The intervertebral disc (IVD) is the largest avascular structure in the human body, so changes in disc structure and subsequent small changes in nutrient supply can threaten the survival of endogenous IVD cells as well as transplanted cells. As the cells die, the ability of the disc to remodel its extracellular matrix (ECM) declines and the disc degenerates. One of the major barriers to IVD regeneration strategies is creating an environment conducive to cell survival in a low-transport structure.

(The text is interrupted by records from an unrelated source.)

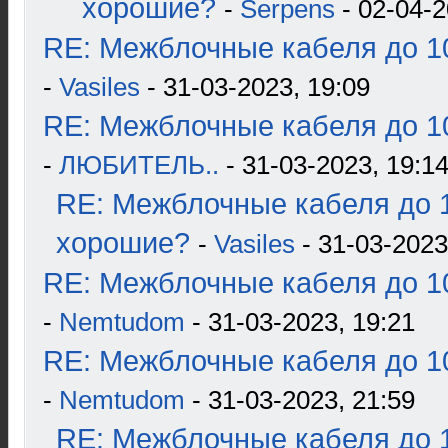
хорошие?
-
Serpens
- 02-04-2
RE: Межблочные кабеля до 10
-
Vasiles
- 31-03-2023, 19:09
RE: Межблочные кабеля до 10
-
ЛЮБИТЕЛЬ..
- 31-03-2023, 19:1
RE: Межблочные кабеля до 1
хорошие?
-
Vasiles
- 31-03-2023
RE: Межблочные кабеля до 10
-
Nemtudom
- 31-03-2023, 19:21
RE: Межблочные кабеля до 10
-
Nemtudom
- 31-03-2023, 21:59
RE: Межблочные кабеля до 1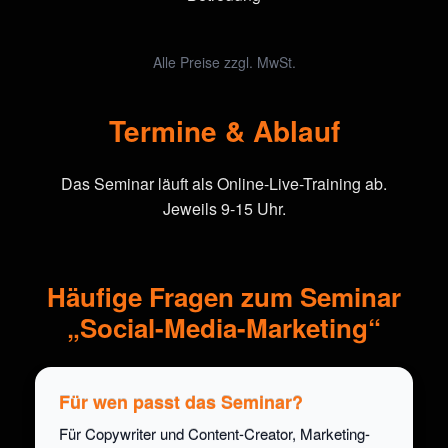
Alle Preise zzgl. MwSt.
Termine & Ablauf
Das Seminar läuft als Online-Live-Training ab.
Jeweils 9-15 Uhr.
Häufige Fragen zum Seminar
„Social-Media-Marketing“
Für wen passt das Seminar?
Für Copywriter und Content-Creator, Marketing-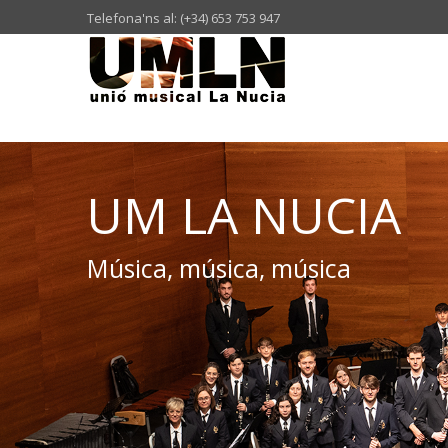
Telefona'ns al: (+34) 653 753 947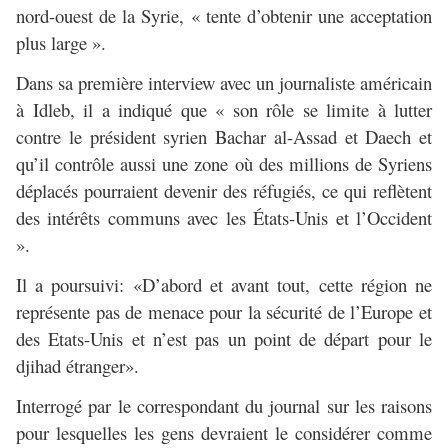
nord-ouest de la Syrie, « tente d’obtenir une acceptation
plus large ».
Dans sa première interview avec un journaliste américain
à Idleb, il a indiqué que « son rôle se limite à lutter
contre le président syrien Bachar al-Assad et Daech et
qu’il contrôle aussi une zone où des millions de Syriens
déplacés pourraient devenir des réfugiés, ce qui reflètent
des intérêts communs avec les États-Unis et l’Occident
».
Il a poursuivi: «D’abord et avant tout, cette région ne
représente pas de menace pour la sécurité de l’Europe et
des Etats-Unis et n’est pas un point de départ pour le
djihad étranger».
Interrogé par le correspondant du journal sur les raisons
pour lesquelles les gens devraient le considérer comme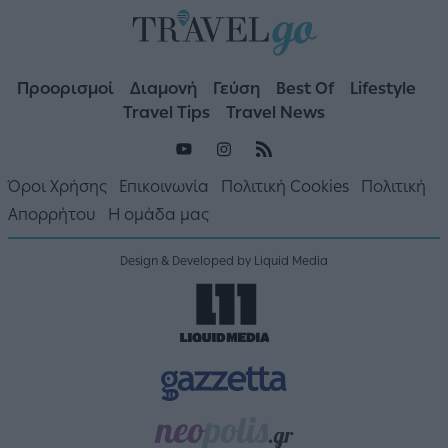
Προορισμοί
Διαμονή
Γεύση
Best Of
Lifestyle
Travel Tips
Travel News
Όροι Χρήσης
Επικοινωνία
Πολιτική Cookies
Πολιτική
Απορρήτου
Η ομάδα μας
Design & Developed by Liquid Media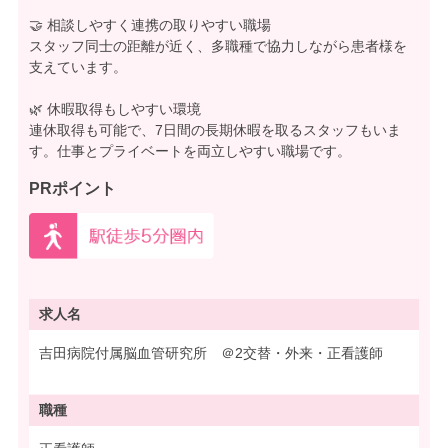
🤝 相談しやすく連携の取りやすい職場
スタッフ同士の距離が近く、多職種で協力しながら患者様を
支えています。
🌿 休暇取得もしやすい環境
連休取得も可能で、7日間の長期休暇を取るスタッフもいま
す。仕事とプライベートを両立しやすい職場です。
PRポイント
求人名
吉田病院付属脳血管研究所 ＠2交替・外来・正看護師
職種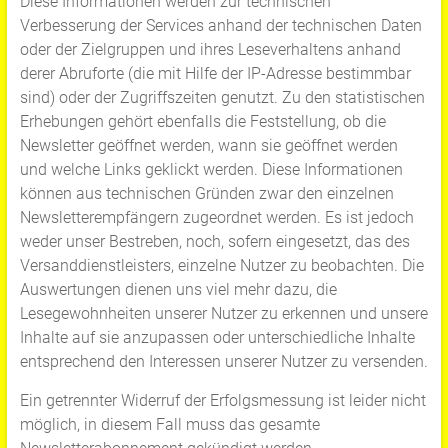
Diese Informationen werden zur technischen
Verbesserung der Services anhand der technischen Daten
oder der Zielgruppen und ihres Leseverhaltens anhand
derer Abruforte (die mit Hilfe der IP-Adresse bestimmbar
sind) oder der Zugriffszeiten genutzt. Zu den statistischen
Erhebungen gehört ebenfalls die Feststellung, ob die
Newsletter geöffnet werden, wann sie geöffnet werden
und welche Links geklickt werden. Diese Informationen
können aus technischen Gründen zwar den einzelnen
Newsletterempfängern zugeordnet werden. Es ist jedoch
weder unser Bestreben, noch, sofern eingesetzt, das des
Versanddienstleisters, einzelne Nutzer zu beobachten. Die
Auswertungen dienen uns viel mehr dazu, die
Lesegewohnheiten unserer Nutzer zu erkennen und unsere
Inhalte auf sie anzupassen oder unterschiedliche Inhalte
entsprechend den Interessen unserer Nutzer zu versenden.
Ein getrennter Widerruf der Erfolgsmessung ist leider nicht
möglich, in diesem Fall muss das gesamte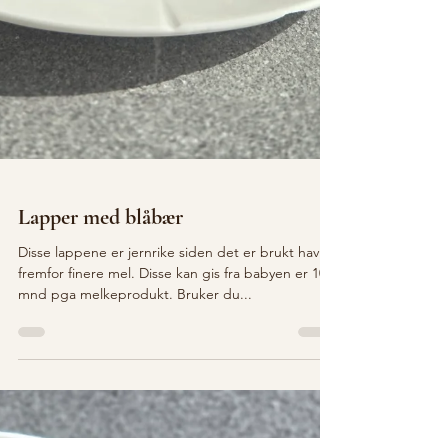
Lapper med blåbær
Disse lappene er jernrike siden det er brukt havre
fremfor finere mel. Disse kan gis fra babyen er 10
mnd pga melkeprodukt. Bruker du...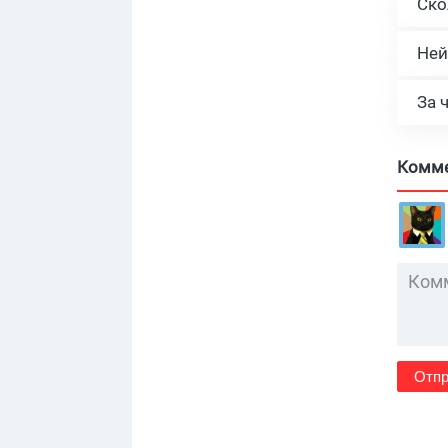
Ней
За 
Комм
Отпр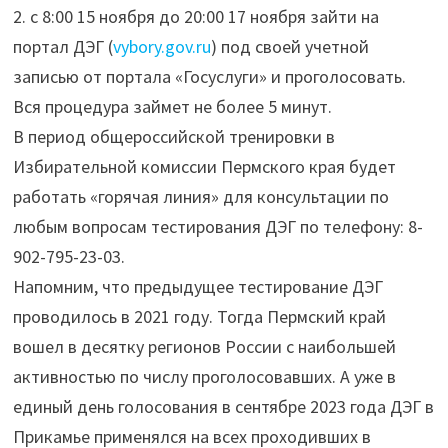
2. с 8:00 15 ноября до 20:00 17 ноября зайти на
портал ДЭГ (
vybory.gov.ru
) под своей учетной
записью от портала «Госуслуги» и проголосовать.
Вся процедура займет не более 5 минут.
В период общероссийской тренировки в
Избирательной комиссии Пермского края будет
работать «горячая линия» для консультации по
любым вопросам тестирования ДЭГ по телефону: 8-
902-795-23-03.
Напомним, что предыдущее тестирование ДЭГ
проводилось в 2021 году. Тогда Пермский край
вошел в десятку регионов России с наибольшей
активностью по числу проголосовавших. А уже в
единый день голосования в сентябре 2023 года ДЭГ в
Прикамье применялся на всех проходивших в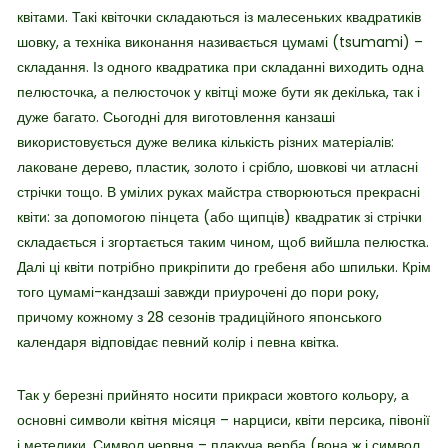
квітами. Такі квіточки складаються із малесеньких квадратиків
шовку, а техніка виконання називається цумамі (tsumami) –
складання. Із одного квадратика при складанні виходить одна
пелюсточка, а пелюсточок у квітці може бути як декілька, так і
дуже багато. Сьогодні для виготовлення канзаші
використовується дуже велика кількість різних матеріалів:
лаковане дерево, пластик, золото і срібло, шовкові чи атласні
стрічки тощо. В умілих руках майстра створюються прекрасні
квіти: за допомогою пінцета (або щипців) квадратик зі стрічки
складається і згортається таким чином, щоб вийшла пелюстка.
Далі ці квіти потрібно прикріпити до гребеня або шпильки. Крім
того цумамі-кандзаші завжди приурочені до пори року,
причому кожному з 28 сезонів традиційного японського
календаря відповідає певний колір і певна квітка.
Так у березні прийнято носити прикраси жовтого кольору, а
основні символи квітня місяця – нарциси, квіти персика, півонії
і метелики. Символ червня – плакуча верба (вона ж і символ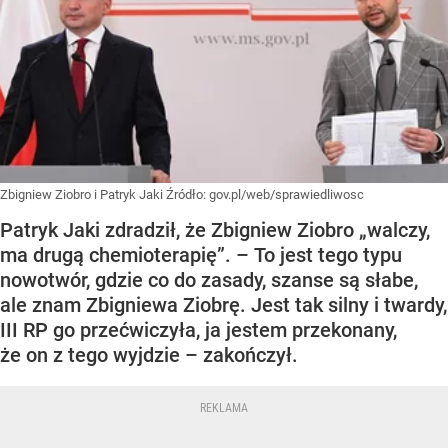
Zbigniew Ziobro i Patryk Jaki
Źródło:
gov.pl/web/sprawiedliwosc
Patryk Jaki zdradził, że Zbigniew Ziobro „walczy,
ma drugą chemioterapię”. – To jest tego typu
nowotwór, gdzie co do zasady, szanse są słabe,
ale znam Zbigniewa Ziobrę. Jest tak silny i twardy,
III RP go przećwiczyła, ja jestem przekonany,
że on z tego wyjdzie – zakończył.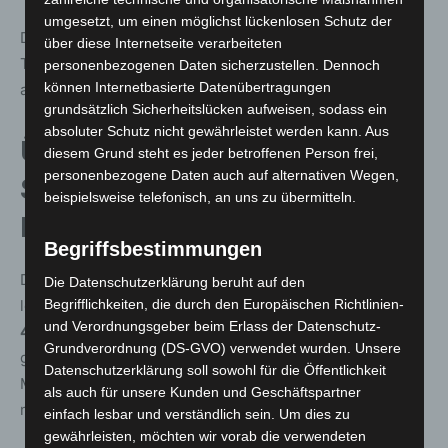
umgesetzt, um einen möglichst lückenlosen Schutz der
Die Johanniter investieren jährlich rund 100.000 Euro in
über diese Internetseite verarbeiteten
Technik und Material. Viele Staffeln setzen sich auch
personenbezogenen Daten sicherzustellen. Dennoch
können Internetbasierte Datenübertragungen
aktiv für weitere Sponsoren und Unterstützer ein.
grundsätzlich Sicherheitslücken aufweisen, sodass ein
absoluter Schutz nicht gewährleistet werden kann. Aus
Über 5.000 ehrenamtliche
diesem Grund steht es jeder betroffenen Person frei,
personenbezogene Daten auch auf alternativen Wegen,
Stunden und fast 1.000
beispielsweise telefonisch, an uns zu übermitteln.
Hilfeleistungen in 2024
Begriffsbestimmungen
Die Zahlen sprechen für sich: In der vergangenen Saison
Die Datenschutzerklärung beruht auf den
leisteten die Motorradstaffeln über
5.154 Stunden an
Begrifflichkeiten, die durch den Europäischen Richtlinien-
und Verordnungsgeber beim Erlass der Datenschutz-
400 Einsatztagen
– ein Anstieg von 8,6 Prozent
Grundverordnung (DS-GVO) verwendet wurden. Unsere
gegenüber dem Vorjahr. In
970 Fällen
halfen sie
Datenschutzerklärung soll sowohl für die Öffentlichkeit
Menschen in Notsituationen. Insgesamt wurden dabei
als auch für unsere Kunden und Geschäftspartner
mehr als
135.000 Kilometer
zurückgelegt.
einfach lesbar und verständlich sein. Um dies zu
gewährleisten, möchten wir vorab die verwendeten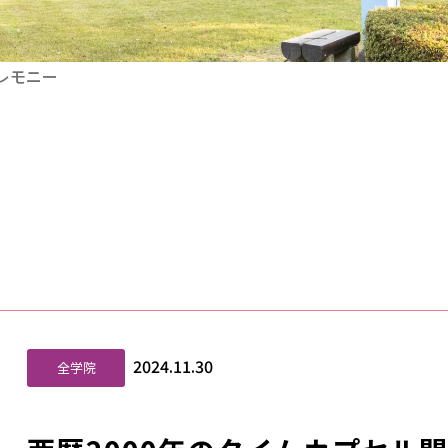
セレモニー
2024.11.30
全学院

In this seminar I will show a multi-tiered approach to developing treatments for the intervertebral disc based on the stage of disc degeneration. Each approach studies potential molecular and biomechanical targets for IVD regeneration in the context of the nutrient deprived human IVD.

Bio:
Morgan Giers is currently an Assistant Professor of Bioengineering at Oregon State University. She received her B.S. in Chemical Engineering from Missouri University of Science and Technology (formerly University of Missouri-Rolla) in 2010 and a Ph.D. in Biomedical Engineering from Arizona State University in 2013. She then started a postdoctoral fellowship at Barrow Neurological Institute at St. Joseph's Hospital and Medical Center. Dr. Giers is the recipient of an IRA A. Fulton Schools of Engineering Dean's Fellowship, the Achievement Rewards for College Scientists Award, and the Jeannette Wilkins Award for Best Basic Science Paper at the Musculoskeletal Infection Society Annual Meeting. Dr. Giers has also authored grants awarded a Russian Science Foundation Research Grant, a Barrow Neurological Foundation Grant, and private donations for her team’s work. Her interdisciplinary work in drug delivery, transport phenomena, orthopedic surgery, and MRI imaging has been presented at over two dozen scientific meetings and in over a dozen peer reviewed journal articles. Recently her work has taken her as a visiting scholar to the Irkutsk Scientific Center of Surgery and Traumatology in Russia, the University of California San Francisco, and the University of Manchester in England.